4. Что касается проблем онтологии, насколько об этом можно судить по записям лекций Голубинского, то отметим прежде всего, что Голубинский учил о мире (по–иному, чем Шеллинг, приближаясь скорее к витализму стоиков), как живом целом. «Во всей природе, читаем в «Лекциях“,[735] всегда есть жизнь, которая проявляется в различных процессах, и б о объятое смертью не могло бы существовать… бытие же и есть действование сил». К этому присоединяется учение Голубинского о том, что в каждом конечном бытии есть свой «центр». «В каждом органическом бытии, читаем в «Лекциях“, должно быть внутреннее средоточное начало, постоянное при всех внешних явлениях, — это и есть субстанция или начало внутреннее, само из себя действующее, на котором держатся все явления».[736] И в другом месте читаем:[737] «конечные существа имеют собственное и произвольное действование в силах своих». Это внешне напоминает Лейбница, но для Голубинского неприемлемо учение последнего о материи, как phenomenon (хотя и bene fondatum); Голубинский близок в своем учении лишь к стоической концепции +>o–yoi <тлгрца. тмо1 . Любопытно тут же отметить одно замечание, брошенное Голубинским вскользь, о «всеобщей силе жизни»,[738] которая, на этом настаивает он, «не есть Бесконечное существо». Но, значит, она все же «есть», как «всеобщий» факт. Здесь Голубинский приближается, в сущности, к той софиологической концепции мира, которую развивают русские метафизики ХХ–го века, и которая, как не раз будем убеждаться, все время влекла к себе русских мыслителей в ХIХ–ом веке.[739] Приведем один отрывок из лекции Голубинского о бытии (больше в духе Лейбница, чем Шеллинга). «Нельзя решительно говорить, что в царстве минеральном действуют только силы механические и химические, чтобы в нем не было своих организмов… Силы притяжения и отталкивания держат в однообразном порядке все небо… не должно–ли быть в центре некоторое общее начало деятельности каждой планеты, каждой звезды? Если и в травке есть постоянный центр, который удерживает и даже воспроизводит одинаковую форму этого растения, то и в огромных (небесных) телах не должны–ли быть внутренние начала, постоянно пребывающие, на которых бы держались и основывались прочие частные силы? В так называемом неорганическом царстве, например, на земле, нельзя не видеть организма…».[740]

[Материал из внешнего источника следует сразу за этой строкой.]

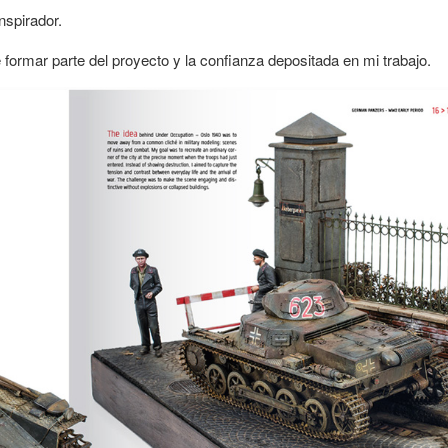
nspirador.
 formar parte del proyecto y la confianza depositada en mi trabajo.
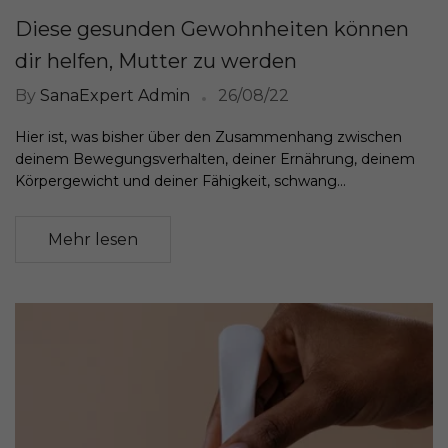
Diese gesunden Gewohnheiten können
dir helfen, Mutter zu werden
By
SanaExpert Admin
26/08/22
Hier ist, was bisher über den Zusammenhang zwischen
deinem Bewegungsverhalten, deiner Ernährung, deinem
Körpergewicht und deiner Fähigkeit, schwang...
Mehr lesen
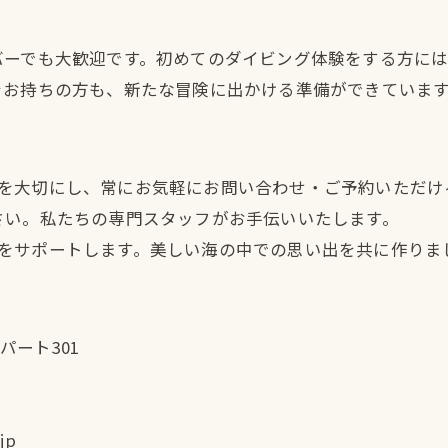
バーでも大歓迎です。初めてのダイビング体験をする方に
をお持ちの方も、新たな冒険に出かける準備ができていま
ションを大切にし、常にお気軽にお問い合わせ・ご予約いた
さい。私たちの専門スタッフがお手伝いいたします。
グ冒険をサポートします。美しい海の中での思い出を共に作りま
パート301
jp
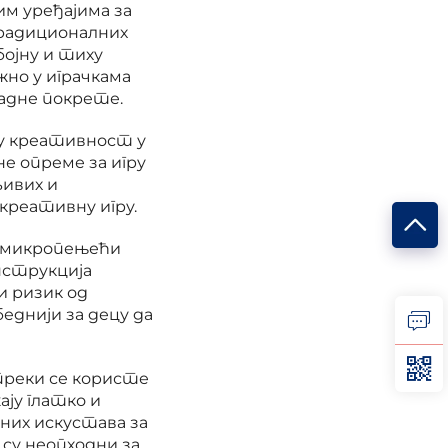
м уређајима за
традиционалних
бојну и тиху
жно у играчкама
надне покрете.
у креативност у
не опреме за игру
љивих и
креативну игру.
 а микропењећи
нструкција
и ризик од
еднији за децу да
преки се користе
ју глатко и
них искустава за
су неопходни за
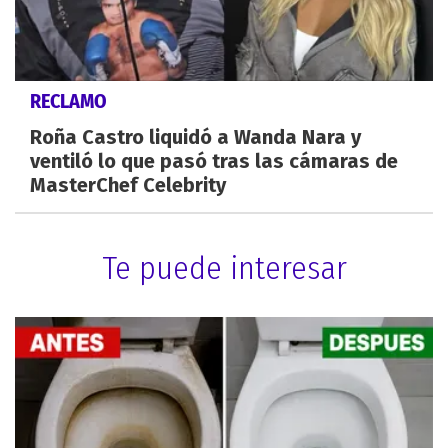
RECLAMO
Roña Castro liquidó a Wanda Nara y
ventiló lo que pasó tras las cámaras de
MasterChef Celebrity
Te puede interesar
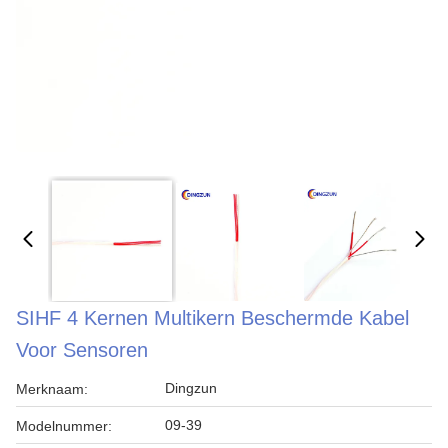
SIHF 4 Kernen Multikern Beschermde Kabel
Voor Sensoren
Dingzun
Merknaam:
09-39
Modelnummer:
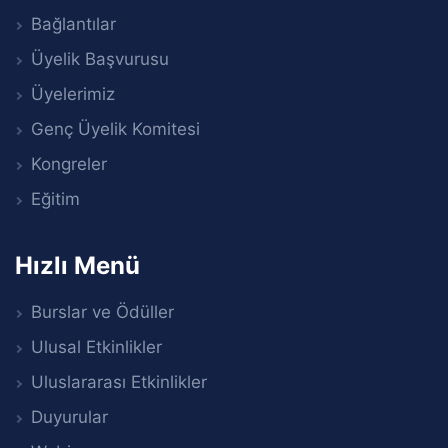
Bağlantılar
Üyelik Başvurusu
Üyelerimiz
Genç Üyelik Komitesi
Kongreler
Eğitim
Hızlı Menü
Burslar ve Ödüller
Ulusal Etkinlikler
Uluslararası Etkinlikler
Duyurular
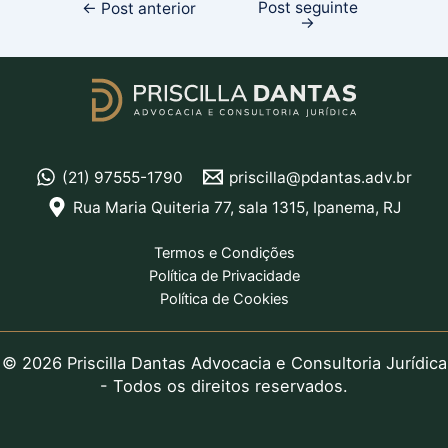
Post seguinte
←
Post anterior
→
(21) 97555-1790
priscilla@pdantas.adv.br
Rua Maria Quiteria 77, sala 1315, Ipanema, RJ
Termos e Condições
Política de Privacidade
Política de Cookies
© 2026 Priscilla Dantas Advocacia e Consultoria Jurídica
- Todos os direitos reservados.​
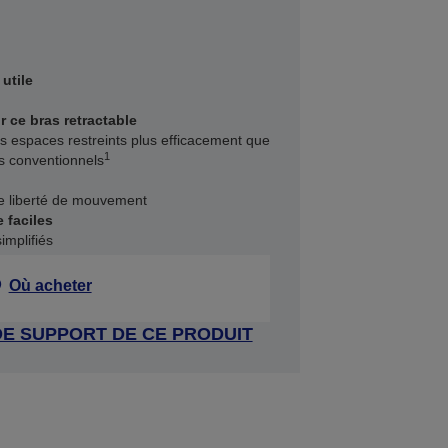
utile
 ce bras retractable
 espaces restreints plus efficacement que
1
es conventionnels
de liberté de mouvement
 faciles
implifiés
Où acheter
DE SUPPORT DE CE PRODUIT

Антропологией Голубинский, насколько можно судить по лекциям, специально не занимался, но у него всюду рассеяны отдельные суждения по вопросам антропологии (в духе святоотеческой мысли). Для Голубинского — и здесь он сознательно противился трансцендентализму — «самосознание души не является первоначальным»; источник того, что душа сознает себя единым и отличает себя от окружающего, заключен в Богосознании. «Умом», как мы видели, Голубинский как раз и называет высшую силу в духе человеческом, создающую возможность непосредственного общения со сферой Божества. «Ум один приемлет Бесконечное», — пишет Голубинский:[741] «ум в человеке, — читаем тут же,[742] — есть высшая сила, в которой все прочие способности находят свое основание; в нас содержится живой образ Существа Бесконечного». От «ума» Голубинский отличает ниже стоящую силу разума, как способности образования понятия, — но деятельность разума направляется как раз умом. Так же действует наш ум, с его устремленностью к Бесконечному, и на нашу волю и чувства. «Голод и жажда нашего духа могут насытиться только в Бесконечном».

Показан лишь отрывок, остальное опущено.